Would you work out how many of the lines below hold "left" and reply with nothing but the number?

——————

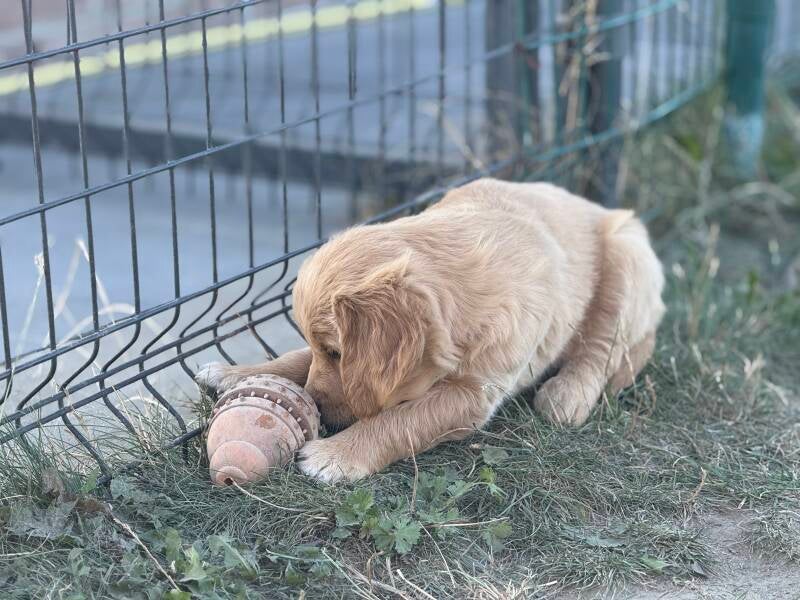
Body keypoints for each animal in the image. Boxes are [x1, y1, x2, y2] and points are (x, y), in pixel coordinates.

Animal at [196, 179, 665, 483]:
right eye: (324, 349)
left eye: (337, 353)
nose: (315, 406)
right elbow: (295, 358)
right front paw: (234, 374)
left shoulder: (475, 393)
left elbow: (404, 419)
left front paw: (336, 455)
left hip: (627, 257)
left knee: (601, 347)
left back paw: (568, 394)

——————

**Written solution:** 7